Nous sommes face à 300, 340 loups qui se reproduisent, qui seront 600 dans une dizaine d’années et qui vont reconquérir l’ensemble du territoire national. C’est de mauvais augure pour la cohabitation entre le loup et non seulement le pastoralisme mais aussi l’élevage. En effet, quatre attaques de veaux ont eu lieu en Haute-Marne dans une étable, un cheval a été égorgé par un loup et les chasseurs découvrent dans les bois de nombreux cadavres de chevreuils qui sont la proie du loup.

En France, nous dépensons de mémoire environ 40 millions d’euros, dont seulement 8 millions reviennent aux éleveurs. En 2012, plus de 6 000 brebis avaient été massacrées par les loups.
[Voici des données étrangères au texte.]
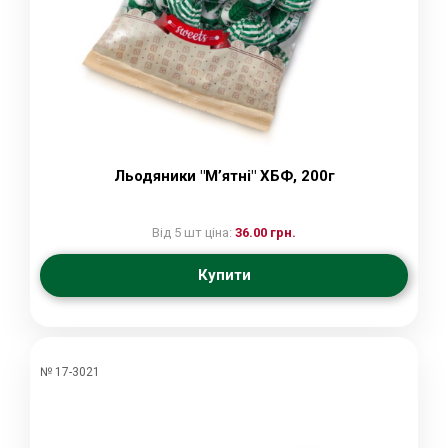
Льодяники "Мʼятні" ХБФ, 200г
Від 5 шт ціна:
36.00 грн.
Купити
№ 17-3021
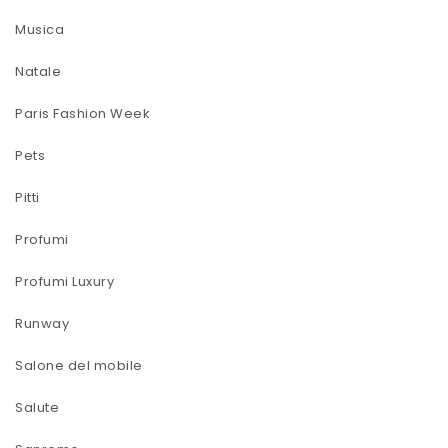
Musica
Natale
Paris Fashion Week
Pets
Pitti
Profumi
Profumi Luxury
Runway
Salone del mobile
Salute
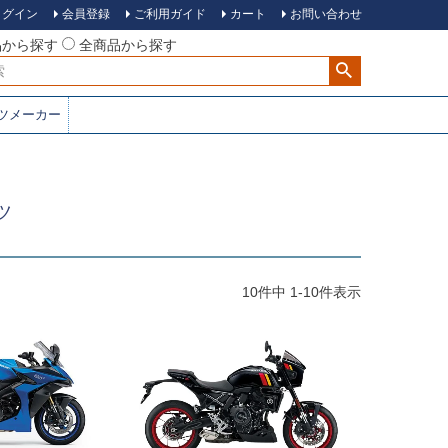
ログイン
会員登録
ご利用ガイド
カート
お問い合わせ
品から探す
全商品から探す
ツメーカー
ツ
10
件中
1
-
10
件表示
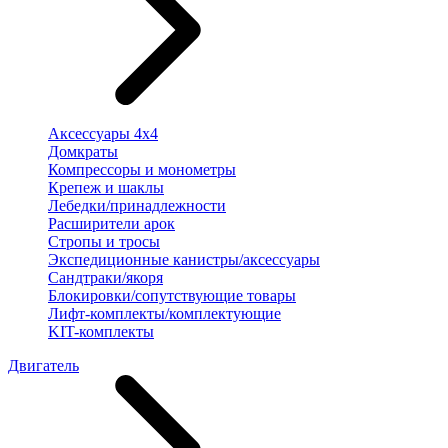
Аксессуары 4х4
Домкраты
Компрессоры и монометры
Крепеж и шаклы
Лебедки/принадлежности
Расширители арок
Стропы и тросы
Экспедиционные канистры/аксессуары
Сандтраки/якоря
Блокировки/сопутствующие товары
Лифт-комплекты/комплектующие
KIT-комплекты
Двигатель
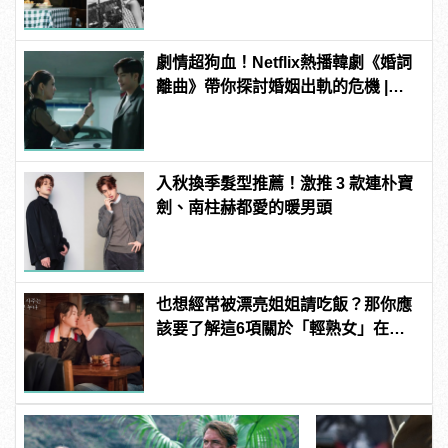
劇情超狗血！Netflix熱播韓劇《婚詞
離曲》帶你探討婚姻出軌的危機 |
manfashion這樣變型男
入秋換季髮型推薦！激推 3 款連朴寶
劍、南柱赫都愛的暖男頭
也想經常被漂亮姐姐請吃飯？那你應
該要了解這6項關於「輕熟女」在想
什麼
Ce nombre sera certainement beaucoup plus important cette année ; rien que dans l’Aube, entre 100 et 200 brebis ont été tuées.

Nous avons donc un problème majeur, lié à des décisions européennes. Je fais partie d’une génération qui a lu Conan Doyle et James Oliver Curwood dans sa jeunesse. Nous avons tous lu Barry chien-loup ou Croc Blanc, ces excellents romans qui se passent dans le grand nord canadien. Nous avons tous un immense respect pour cet animal totémique qu’est le loup, un très bel animal en vérité, mais qui n’a plus sa place sur le territoire national dès qu’il sort des réserves où la cohabitation avec la faune sauvage et avec l’homme est possible.

Je le dis clairement : si nous ne prenons aucune décision, le nombre d’animaux connaîtra une croissance exponentielle. Comme le signalent les exposés des motifs de nos amendements, il faut une mobilisation d’énergie gigantesque pour arriver à tirer un seul animal. À cela s’ajoute le fait que l’on doit effectuer des examens génétiques pour prouver qu’il s’agit bien d’un loup et non d’un chien errant. Il faut alors attendre six ou sept mois les résultats, pour un coût nettement supérieur à celui de laboratoires suisses comparables.

Je m’arrêterai là pour la défense de ce premier amendement que j’ai cosigné avec mon ami Henri Guaino, lequel, en urbain sage, a conservé la connaissance de l’histoire de France et de l’intérêt national. Souhaitons qu’il puisse un jour donner au pays tout ce dont il est capable.